> _The records_:
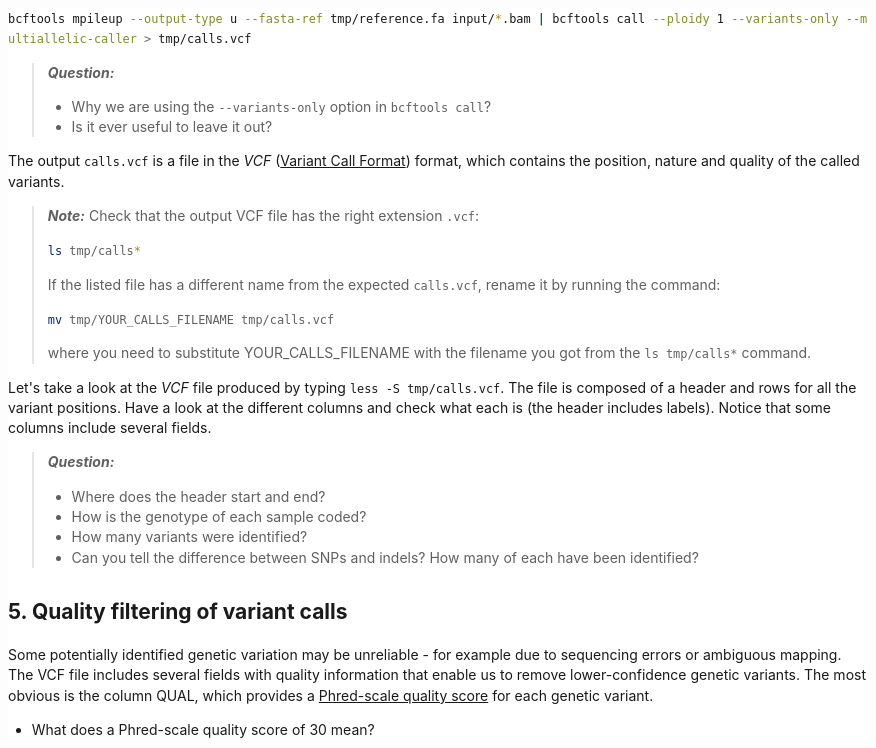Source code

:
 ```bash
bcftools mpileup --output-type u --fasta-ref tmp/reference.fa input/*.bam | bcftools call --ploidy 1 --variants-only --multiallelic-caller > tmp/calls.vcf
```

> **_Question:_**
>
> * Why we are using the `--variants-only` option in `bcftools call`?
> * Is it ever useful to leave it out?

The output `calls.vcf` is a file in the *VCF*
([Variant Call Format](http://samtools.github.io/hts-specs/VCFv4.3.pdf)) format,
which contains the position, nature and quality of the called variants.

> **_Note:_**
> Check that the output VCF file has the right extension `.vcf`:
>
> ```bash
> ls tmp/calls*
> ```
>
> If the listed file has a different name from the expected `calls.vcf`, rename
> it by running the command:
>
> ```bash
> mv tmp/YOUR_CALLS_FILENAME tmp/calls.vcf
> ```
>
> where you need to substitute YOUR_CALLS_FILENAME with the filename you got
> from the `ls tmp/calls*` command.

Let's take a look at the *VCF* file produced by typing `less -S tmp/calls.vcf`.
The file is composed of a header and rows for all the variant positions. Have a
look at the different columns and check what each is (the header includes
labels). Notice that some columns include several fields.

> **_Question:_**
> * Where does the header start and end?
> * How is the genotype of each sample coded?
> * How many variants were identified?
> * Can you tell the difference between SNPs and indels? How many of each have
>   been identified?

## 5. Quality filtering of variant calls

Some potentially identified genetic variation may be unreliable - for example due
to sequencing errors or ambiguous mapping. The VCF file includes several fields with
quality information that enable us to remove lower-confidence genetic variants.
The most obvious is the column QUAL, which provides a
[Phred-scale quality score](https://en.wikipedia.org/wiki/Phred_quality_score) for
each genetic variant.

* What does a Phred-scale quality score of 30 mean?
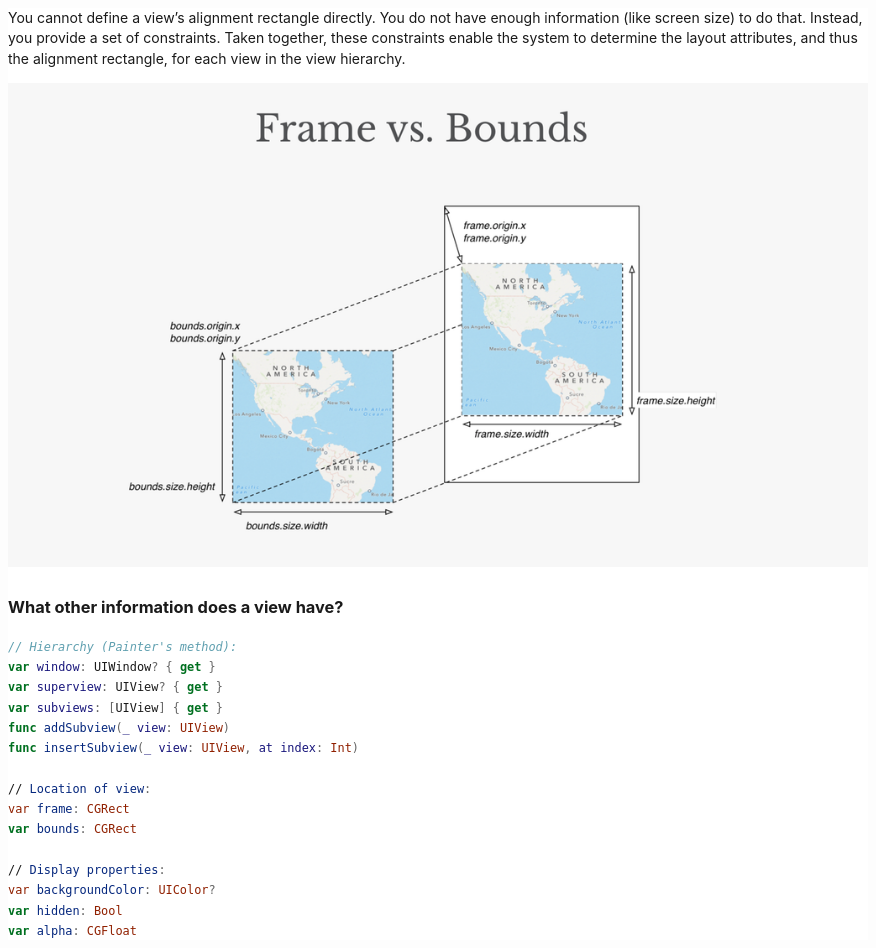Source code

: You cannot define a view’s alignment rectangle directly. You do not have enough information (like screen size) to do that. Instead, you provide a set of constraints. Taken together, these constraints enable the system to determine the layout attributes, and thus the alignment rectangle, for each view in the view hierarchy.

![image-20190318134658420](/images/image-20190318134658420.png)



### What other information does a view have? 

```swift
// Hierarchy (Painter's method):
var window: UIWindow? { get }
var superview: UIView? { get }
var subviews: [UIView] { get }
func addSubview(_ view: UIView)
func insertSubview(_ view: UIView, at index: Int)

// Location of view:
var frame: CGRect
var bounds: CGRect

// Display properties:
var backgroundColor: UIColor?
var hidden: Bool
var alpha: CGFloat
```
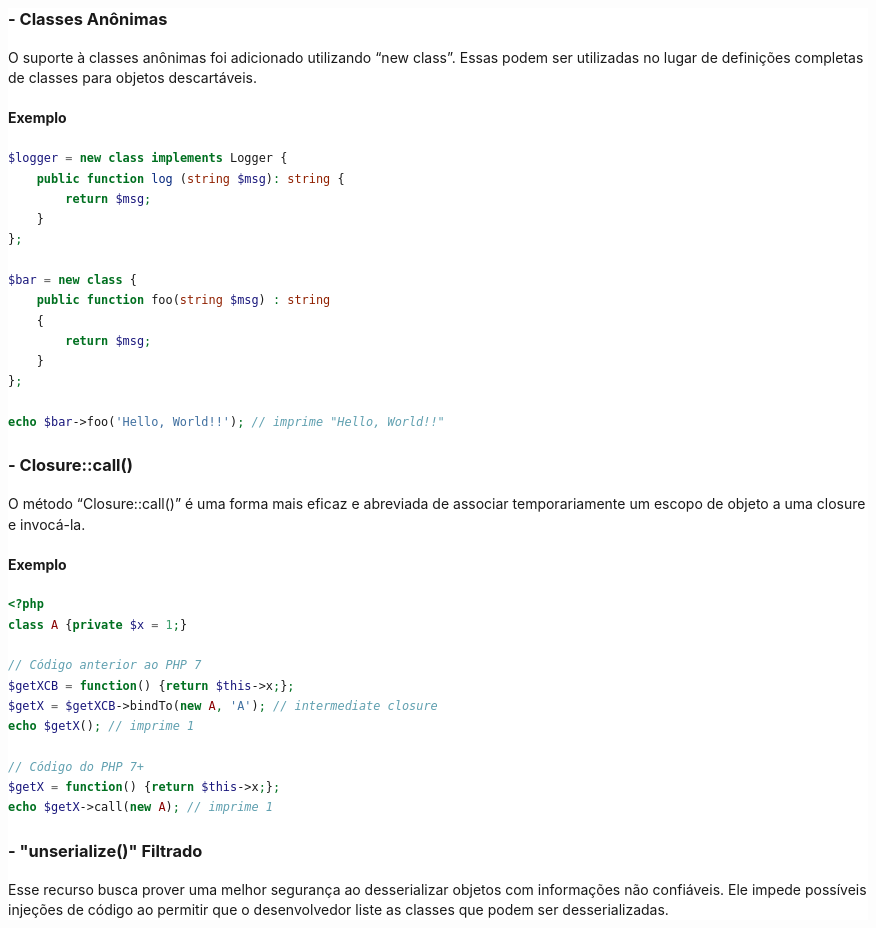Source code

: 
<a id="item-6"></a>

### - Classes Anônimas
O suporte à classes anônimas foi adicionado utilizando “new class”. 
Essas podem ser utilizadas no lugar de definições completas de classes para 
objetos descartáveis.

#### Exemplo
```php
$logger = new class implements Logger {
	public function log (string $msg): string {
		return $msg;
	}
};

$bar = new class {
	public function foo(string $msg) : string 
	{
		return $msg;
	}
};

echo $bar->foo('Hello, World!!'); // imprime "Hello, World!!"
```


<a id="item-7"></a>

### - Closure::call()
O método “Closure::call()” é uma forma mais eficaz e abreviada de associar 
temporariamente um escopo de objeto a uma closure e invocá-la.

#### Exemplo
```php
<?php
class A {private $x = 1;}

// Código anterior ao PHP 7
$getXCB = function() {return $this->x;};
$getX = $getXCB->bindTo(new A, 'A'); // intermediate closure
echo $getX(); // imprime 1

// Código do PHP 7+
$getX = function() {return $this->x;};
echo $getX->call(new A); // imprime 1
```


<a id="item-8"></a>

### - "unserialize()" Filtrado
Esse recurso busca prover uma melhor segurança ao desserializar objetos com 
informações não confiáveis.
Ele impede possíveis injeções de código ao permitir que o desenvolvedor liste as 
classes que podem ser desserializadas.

> _Directions_: Show me all lines in the records that contain "function".

> _Solution for this exercise_:
	public function log (string $msg): string {
	public function foo(string $msg) : string 
$getXCB = function() {return $this->x;};
$getX = function() {return $this->x;};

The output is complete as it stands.